I know this is correct, but the part in bold is what I do not understand. Why does the value of t=pi/2 correspond to the point (0,1,pi/2)?
What happens if you calculate r(pi/2) in r(t) = <2cos(t),sin(t),t>? Would any other value of t work in the 3rd component?

Ooh okay, makes sense. Need to just find the component that makes r(t) equal the given point. Thanks!

Actually no, that doesn't work for my problem.

(Now i'm doing the actual question I have to solve instead of the book example)

Find parametric equations for the tangent line to the curve with the given parametric equations at the specified point.

x = 1+2sqrt(t)
y = t^4 + t
z = t^4 - t

(3,2,0)

I have r(t) = <1+2sqrt(t),t^4 + t,t^4 - t>, but no point (3, 2 or 0) will make this vector (3, 2, 0).
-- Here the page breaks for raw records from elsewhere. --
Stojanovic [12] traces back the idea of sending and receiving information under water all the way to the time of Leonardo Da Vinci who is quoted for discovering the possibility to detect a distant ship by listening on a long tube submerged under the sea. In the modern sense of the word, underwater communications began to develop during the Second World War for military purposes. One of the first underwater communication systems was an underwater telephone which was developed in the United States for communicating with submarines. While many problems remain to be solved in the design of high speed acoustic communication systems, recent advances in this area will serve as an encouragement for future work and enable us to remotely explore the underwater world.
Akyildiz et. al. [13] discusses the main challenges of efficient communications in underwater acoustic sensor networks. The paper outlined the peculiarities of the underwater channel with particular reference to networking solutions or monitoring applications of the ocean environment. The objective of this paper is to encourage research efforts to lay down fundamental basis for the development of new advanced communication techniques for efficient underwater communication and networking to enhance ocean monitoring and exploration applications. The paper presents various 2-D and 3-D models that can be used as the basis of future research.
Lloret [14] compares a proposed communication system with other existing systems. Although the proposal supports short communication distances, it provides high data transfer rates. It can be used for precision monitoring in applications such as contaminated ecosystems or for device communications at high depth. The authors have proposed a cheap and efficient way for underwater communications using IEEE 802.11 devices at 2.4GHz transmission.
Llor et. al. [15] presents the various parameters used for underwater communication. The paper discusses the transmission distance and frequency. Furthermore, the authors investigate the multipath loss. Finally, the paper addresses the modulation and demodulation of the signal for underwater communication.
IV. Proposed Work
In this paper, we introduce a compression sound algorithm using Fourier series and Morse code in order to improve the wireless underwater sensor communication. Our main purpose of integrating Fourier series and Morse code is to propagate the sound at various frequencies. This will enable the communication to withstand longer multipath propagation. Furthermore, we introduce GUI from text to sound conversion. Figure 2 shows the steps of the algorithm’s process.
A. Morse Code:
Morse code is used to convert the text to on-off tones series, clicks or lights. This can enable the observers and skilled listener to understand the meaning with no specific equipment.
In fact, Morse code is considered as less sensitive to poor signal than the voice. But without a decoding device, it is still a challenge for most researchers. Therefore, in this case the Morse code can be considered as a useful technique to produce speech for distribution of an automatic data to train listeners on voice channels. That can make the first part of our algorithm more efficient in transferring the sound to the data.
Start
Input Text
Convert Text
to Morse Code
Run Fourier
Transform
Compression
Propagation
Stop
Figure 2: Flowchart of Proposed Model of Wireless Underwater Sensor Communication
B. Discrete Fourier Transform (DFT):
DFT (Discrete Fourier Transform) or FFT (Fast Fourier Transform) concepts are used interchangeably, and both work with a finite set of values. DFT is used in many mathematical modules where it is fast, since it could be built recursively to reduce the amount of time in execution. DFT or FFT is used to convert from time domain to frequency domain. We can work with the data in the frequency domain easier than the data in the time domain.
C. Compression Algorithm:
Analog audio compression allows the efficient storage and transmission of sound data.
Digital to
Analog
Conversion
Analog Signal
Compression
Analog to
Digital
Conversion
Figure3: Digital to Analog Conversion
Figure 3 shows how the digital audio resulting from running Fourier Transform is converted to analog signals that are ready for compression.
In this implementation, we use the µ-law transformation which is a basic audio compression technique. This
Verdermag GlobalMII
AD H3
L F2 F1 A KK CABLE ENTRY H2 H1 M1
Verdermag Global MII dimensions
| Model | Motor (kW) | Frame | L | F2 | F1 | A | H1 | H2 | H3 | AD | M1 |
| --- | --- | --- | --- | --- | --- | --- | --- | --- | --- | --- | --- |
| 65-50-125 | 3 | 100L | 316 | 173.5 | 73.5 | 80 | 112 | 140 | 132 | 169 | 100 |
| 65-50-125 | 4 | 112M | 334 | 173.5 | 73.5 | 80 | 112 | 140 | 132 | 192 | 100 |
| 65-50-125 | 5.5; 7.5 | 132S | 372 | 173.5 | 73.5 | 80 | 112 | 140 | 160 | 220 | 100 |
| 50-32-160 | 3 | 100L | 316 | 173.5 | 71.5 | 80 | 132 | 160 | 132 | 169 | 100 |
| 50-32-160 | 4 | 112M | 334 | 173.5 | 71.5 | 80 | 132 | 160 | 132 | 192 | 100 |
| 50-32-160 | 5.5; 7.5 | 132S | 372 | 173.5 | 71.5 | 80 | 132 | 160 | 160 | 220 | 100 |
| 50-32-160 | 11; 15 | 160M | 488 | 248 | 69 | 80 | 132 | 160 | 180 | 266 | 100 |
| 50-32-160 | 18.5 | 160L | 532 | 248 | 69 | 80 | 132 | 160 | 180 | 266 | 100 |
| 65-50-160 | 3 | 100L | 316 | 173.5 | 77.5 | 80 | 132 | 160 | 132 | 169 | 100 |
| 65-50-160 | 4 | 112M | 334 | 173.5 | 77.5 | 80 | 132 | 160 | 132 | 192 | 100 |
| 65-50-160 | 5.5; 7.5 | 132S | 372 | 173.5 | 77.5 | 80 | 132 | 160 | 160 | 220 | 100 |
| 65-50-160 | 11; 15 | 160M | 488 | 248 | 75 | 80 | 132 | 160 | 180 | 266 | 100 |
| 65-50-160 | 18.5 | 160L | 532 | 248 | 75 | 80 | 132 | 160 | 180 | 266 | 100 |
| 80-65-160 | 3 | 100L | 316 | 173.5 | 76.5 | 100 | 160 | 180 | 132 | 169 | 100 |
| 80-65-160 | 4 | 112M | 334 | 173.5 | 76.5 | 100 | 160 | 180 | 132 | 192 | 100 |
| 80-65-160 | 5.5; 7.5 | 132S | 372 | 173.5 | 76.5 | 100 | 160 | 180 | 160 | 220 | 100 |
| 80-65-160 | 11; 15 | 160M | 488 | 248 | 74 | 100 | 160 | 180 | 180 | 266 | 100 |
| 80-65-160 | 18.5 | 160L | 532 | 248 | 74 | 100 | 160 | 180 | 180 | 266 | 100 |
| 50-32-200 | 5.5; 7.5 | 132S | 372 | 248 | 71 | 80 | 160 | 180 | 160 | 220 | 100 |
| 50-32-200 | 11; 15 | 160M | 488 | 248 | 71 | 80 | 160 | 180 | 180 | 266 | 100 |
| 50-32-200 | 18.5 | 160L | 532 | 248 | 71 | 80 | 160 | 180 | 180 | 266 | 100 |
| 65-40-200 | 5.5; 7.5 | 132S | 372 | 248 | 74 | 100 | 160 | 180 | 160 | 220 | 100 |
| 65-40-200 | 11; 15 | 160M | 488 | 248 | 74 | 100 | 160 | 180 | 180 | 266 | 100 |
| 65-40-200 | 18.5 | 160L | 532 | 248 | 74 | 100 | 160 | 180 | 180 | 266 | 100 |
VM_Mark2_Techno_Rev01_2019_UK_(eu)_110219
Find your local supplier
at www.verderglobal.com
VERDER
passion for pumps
What am I doing wrong?

Char. Limit
Gold Member
Have you tried t=1?

Oh, so I can pick ANY number that makes r(t) equal to the given point?

Char. Limit
Gold Member
well, yeah. Although if you have multiple t that make r(t) fit the point, you've got a pretty cool function.

HallsofIvy
Here, you want $(1+2\sqrt(t),t^4 + t,t^4 - t)= (3, 2, 0)$ so we must have $1+ 2\sqrt{t}= 3$, $t^4+ t= 2$, and $t^4- t= 0$ all for the same t. We could, for example, solve $t^4- t= t(t^3- 1)= t(t- 1)(t^2+ t+ 1)= 0$ to see that t must be 0 or 1. t= 0 does not satisfy either $1+ 2\sqrt{t}= 3$ nor $t^4+ t= 2$ but t= 1 does.